While other distinct ethnic and religious groups were the focus of one or two Facebook Pages or Instagram accounts, the Black community was targeted extensively with dozens; this is why we have elected to assess the messaging directed at Black Americans as a distinct and significant operation',” the report says.'
no other group received as much attention as Black Americans.
The attempt to target Black Americans has been compared to the KGB's attempt to foster racial tensions during Operation INFEKTION.
A total 30 Facebook pages targeting Black Americans and 10 YouTube channels that posted 571 videos related to police violence against African-Americans. The covertly Russian Instagram account @blackstagram had more than 300,000 followers. A variety of Facebook pages targeting African Americans and later determined to be Russian amassed a total of 1.2 million individual followers, the report found. The Facebook page for (the Russian) Blacktivist, garnered more hits than Black Lives Matter's (non-Russian) Facebook page.
To suggest my editing was "POV-pushing" or "vandalism" suggests a complete unfamiliarity with the subject—as well as an abject failure to read and comprehend the actual RS cited.
Given that it was accurate, NPOV, well-sourced, and adds significant understanding to the subject of our article, I am reinstating my edit. Thanks!
ElleTheBelle14:10, 7 February 2023 (UTC)reply
It's a brief and reasoned explanation—with an abundance of quotes from sources cited in the article, as well as our own articles, supporting that explanation. You'll need to explain why including "primarily black" to "activists" while citing an article that states the "troll farm’s targets seem to primarily have been black activists" is "naked POV-pushing about race".
To that end:
What exactly is this "POV about race" you claim is being "pushed"?

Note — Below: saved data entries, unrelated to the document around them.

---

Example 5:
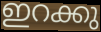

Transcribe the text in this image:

ഇറക്കു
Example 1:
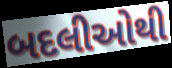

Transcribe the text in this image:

બદલીઓથી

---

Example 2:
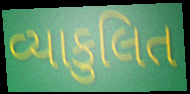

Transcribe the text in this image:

વ્યાકુલિત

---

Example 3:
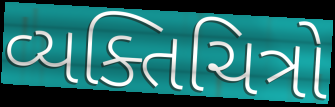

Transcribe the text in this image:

વ્યક્તિચિત્રો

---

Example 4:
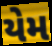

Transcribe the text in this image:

યેમ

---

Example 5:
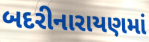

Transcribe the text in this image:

બદરીનારાયણમાં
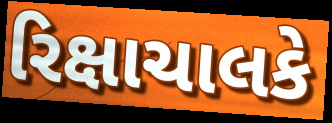
રિક્ષાચાલકે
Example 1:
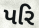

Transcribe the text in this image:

પરિ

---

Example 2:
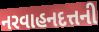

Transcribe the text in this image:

નરવાહનદત્તની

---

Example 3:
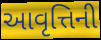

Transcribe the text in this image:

આવૃત્તિની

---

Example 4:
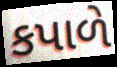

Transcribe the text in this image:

કપાળે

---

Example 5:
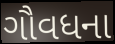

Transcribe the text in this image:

ગૌવધના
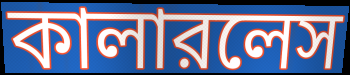
কালারলেস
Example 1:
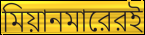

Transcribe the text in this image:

মিয়ানমারেরই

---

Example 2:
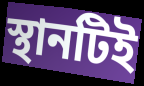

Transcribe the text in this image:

স্থানটিই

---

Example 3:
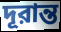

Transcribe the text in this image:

দূরান্ত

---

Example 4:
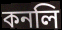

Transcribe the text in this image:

কনলি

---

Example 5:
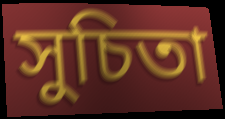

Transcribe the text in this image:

সুচিতা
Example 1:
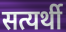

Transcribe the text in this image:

सत्यर्थी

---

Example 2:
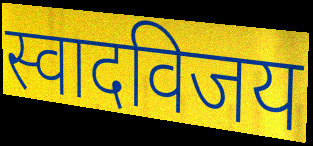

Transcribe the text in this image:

स्वादविजय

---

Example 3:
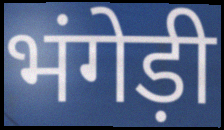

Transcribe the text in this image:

भंगेड़ी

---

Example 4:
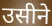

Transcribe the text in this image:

उसीने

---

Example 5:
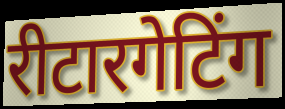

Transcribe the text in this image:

रीटारगेटिंग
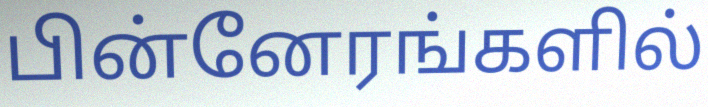
பின்னேரங்களில்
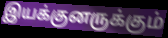
இயக்குனருக்கும்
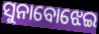
ସୁନାବୋଝେଇ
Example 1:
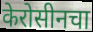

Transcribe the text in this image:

केरोसीनचा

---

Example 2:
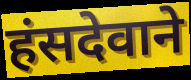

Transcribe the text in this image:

हंसदेवाने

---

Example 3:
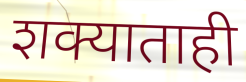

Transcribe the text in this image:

शक्याताही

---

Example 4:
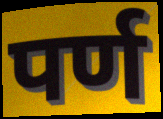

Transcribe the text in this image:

पर्ण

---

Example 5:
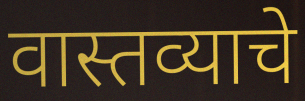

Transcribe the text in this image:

वास्तव्याचे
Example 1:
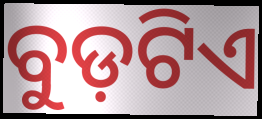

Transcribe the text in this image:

ବୁଡ଼ଟିଏ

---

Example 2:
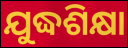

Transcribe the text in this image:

ଯୁଦ୍ଧଶିକ୍ଷା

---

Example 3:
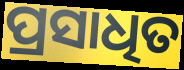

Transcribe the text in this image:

ପ୍ରସାଧିତ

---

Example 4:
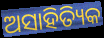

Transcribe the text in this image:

ଅସାହିତ୍ୟିକ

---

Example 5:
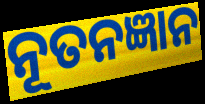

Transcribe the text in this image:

ନୂତନଜ୍ଞାନ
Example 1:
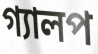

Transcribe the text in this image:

গ্যালপ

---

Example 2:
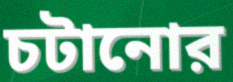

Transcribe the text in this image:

চটানোর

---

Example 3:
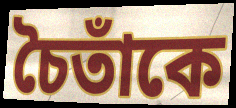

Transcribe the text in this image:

চৈতাঁকে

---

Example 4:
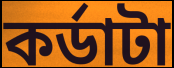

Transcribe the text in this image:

কর্ডাটা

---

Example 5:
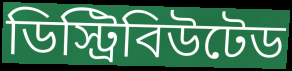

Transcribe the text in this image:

ডিস্ট্রিবিউটেড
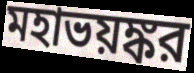
মহাভয়ঙ্কর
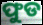
ଫୁଡ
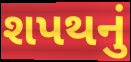
શપથનું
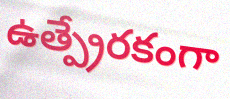
ఉత్ప్రేరకంగా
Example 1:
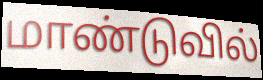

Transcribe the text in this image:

மாண்டுவில்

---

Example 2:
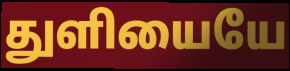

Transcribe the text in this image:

துளியையே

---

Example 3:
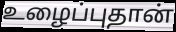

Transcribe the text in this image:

உழைப்புதான்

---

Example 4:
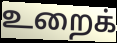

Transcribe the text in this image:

உறைக்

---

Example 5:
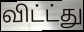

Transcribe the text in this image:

விட்ட்து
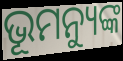
ଭୂମନ୍ୟୁଙ୍କ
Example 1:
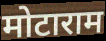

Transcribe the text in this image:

मोटाराम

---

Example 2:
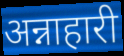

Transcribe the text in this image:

अन्नाहारी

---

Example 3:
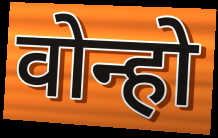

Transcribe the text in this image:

वोन्हो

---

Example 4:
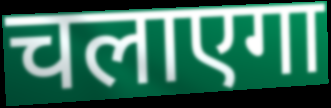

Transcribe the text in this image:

चलाएगा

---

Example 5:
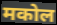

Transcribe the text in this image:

मकोल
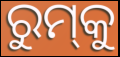
ରୁମ୍‍କୁ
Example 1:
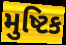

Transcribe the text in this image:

મુષ્ટિક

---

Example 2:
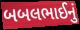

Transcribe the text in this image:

બબલભાઈનું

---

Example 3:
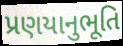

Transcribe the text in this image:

પ્રણયાનુભૂતિ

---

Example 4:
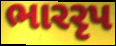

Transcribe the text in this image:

ભારરૃપ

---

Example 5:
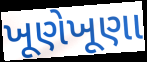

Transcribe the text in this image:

ખૂણેખૂણા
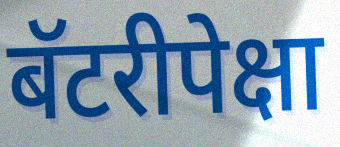
बॅटरीपेक्षा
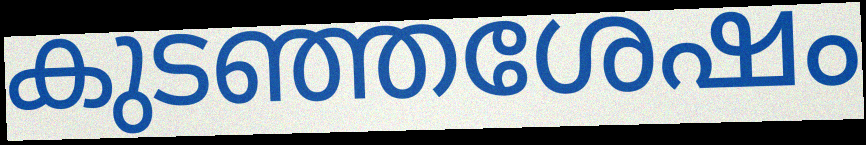
കുടഞ്ഞശേഷം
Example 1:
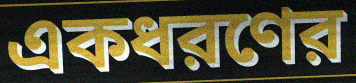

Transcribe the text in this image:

একধরণের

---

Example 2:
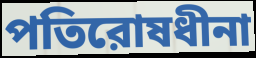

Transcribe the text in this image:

How are you improving our encyclopedia by removing the race of activists who were fraudulently enticed to organize and attend protests "to exploit racial grievances"?
The Senate Intelligence Committee concluded that "No single group of Americans was targeted by IRA information operatives more than African-Americans." Is including that fact, echoed by dozens of RS, "POV-pushing"?

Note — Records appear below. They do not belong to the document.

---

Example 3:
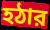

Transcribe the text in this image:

হঠার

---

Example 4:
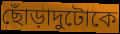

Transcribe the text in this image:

ছোঁড়াদুটোকে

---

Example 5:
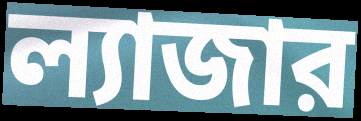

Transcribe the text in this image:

ল্যাজার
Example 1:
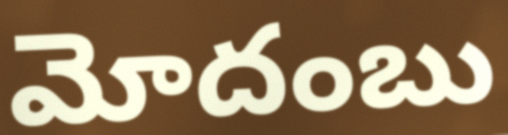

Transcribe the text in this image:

మోదంబు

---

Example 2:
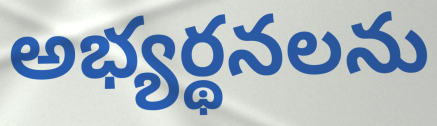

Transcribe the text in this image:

అభ్యర్థనలను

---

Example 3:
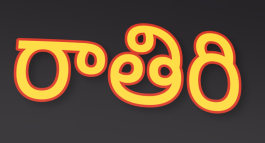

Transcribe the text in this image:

రాతిరి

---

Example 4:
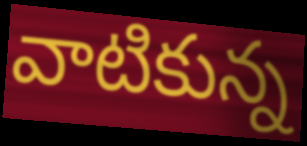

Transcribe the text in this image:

వాటికున్న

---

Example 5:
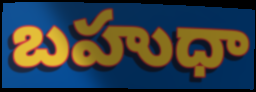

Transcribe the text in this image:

బహుధా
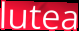
lutea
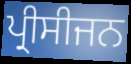
ਪ੍ਰੀਸੀਜਨ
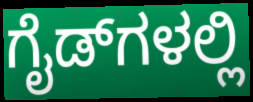
ಗೈಡ್‌ಗಳಲ್ಲಿ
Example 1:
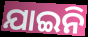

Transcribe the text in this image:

ଯାଇନି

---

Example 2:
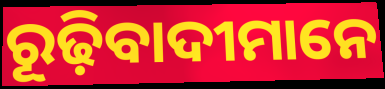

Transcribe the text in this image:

ରୂଢ଼ିବାଦୀମାନେ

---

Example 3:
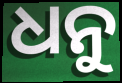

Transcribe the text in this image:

ଧନୁ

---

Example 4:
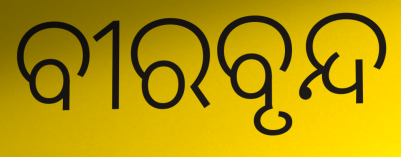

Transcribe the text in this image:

ବୀରବୃନ୍ଦ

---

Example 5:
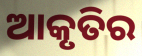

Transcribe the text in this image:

ଆକୃତିର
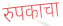
रुपकाचा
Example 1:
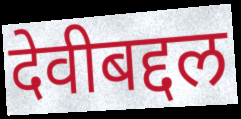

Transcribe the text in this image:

देवीबद्दल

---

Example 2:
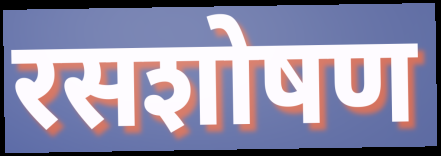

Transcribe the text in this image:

रसशोषण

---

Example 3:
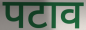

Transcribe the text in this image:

पटाव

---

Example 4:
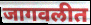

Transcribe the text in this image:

जागवलीत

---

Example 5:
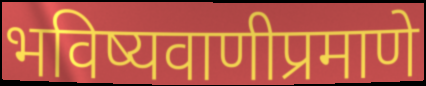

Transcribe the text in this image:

भविष्यवाणीप्रमाणे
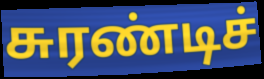
சுரண்டிச்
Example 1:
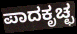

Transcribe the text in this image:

ಪಾದಕೃಚ್ಛ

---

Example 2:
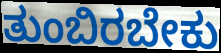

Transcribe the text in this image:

ತುಂಬಿರಬೇಕು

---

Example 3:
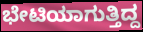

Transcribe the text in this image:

ಭೇಟಿಯಾಗುತ್ತಿದ್ದ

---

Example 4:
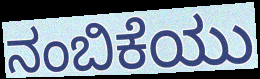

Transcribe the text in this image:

ನಂಬಿಕೆಯು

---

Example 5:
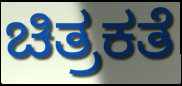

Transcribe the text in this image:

ಚಿತ್ರಕತೆ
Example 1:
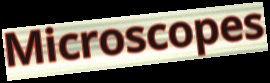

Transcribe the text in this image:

Microscopes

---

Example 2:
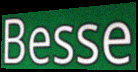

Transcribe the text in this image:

Besse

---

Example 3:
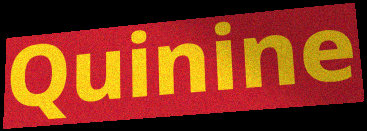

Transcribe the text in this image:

Quinine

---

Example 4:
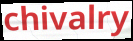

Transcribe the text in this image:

chivalry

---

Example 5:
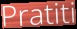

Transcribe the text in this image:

Pratiti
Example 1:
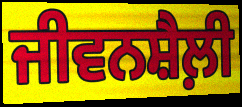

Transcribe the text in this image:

ਜੀਵਨਸ਼ੈਲ਼ੀ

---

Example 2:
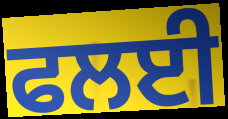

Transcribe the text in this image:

ਫਲਈ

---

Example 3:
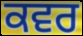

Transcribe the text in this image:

ਕਵਰ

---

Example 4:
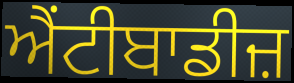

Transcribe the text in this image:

ਐਂਟੀਬਾਡੀਜ਼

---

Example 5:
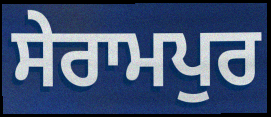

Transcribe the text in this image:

ਸੇਰਾਮਪੁਰ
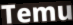
Temu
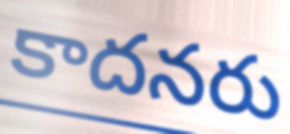
కాదనరు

If not, what makes accurately identifying those very same African-Americans here "POV-pushing"?
Your presentation of the sources does not hold up to scrutiny –– I might suggest it is an "abject failure" to construct an intelligent argument or something of the sort if I wanted to descend to your level.
In the currently cited Vanity Fair article
[9], for instance, it is made clear that most Russian efforts unveiled thus far seem to have been aimed at weaponizing the far right. It goes on to say that the targeting of African-American leftists was a novel tactic that showed Russia was equally willing to target both sides, but your edit misrepresented this source by making no mention of the right-wingers who have been the primary consumers of Russian disinformation.
The Buzzfeed article you attempted to cite makes no mention of the overall balance of Russian disinformation efforts (instead it details four anecdotal examples). Again, you simply misrepresented the source.
With regard to our
Russian interference in the 2016 United States elections page, I'm surprised that you do not know that Wikipedia is not a reliable source. But if you had honestly presented this "source", you would have noted the following section that details Russian attempts to arouse conservatives. Here's what the New York Times says about the matter
[10]:
Of 81 Facebook pages created by the Internet Research Agency in the Senate’s data, 30 targeted African-American audiences, amassing 1.2 million followers, the report finds. By comparison, 25 pages targeted the political right and drew 1.4 million followers.
Yes, there was a disproportionate effort to dupe African Americans, which makes it all the more striking that more right-wingers ended up actually getting duped.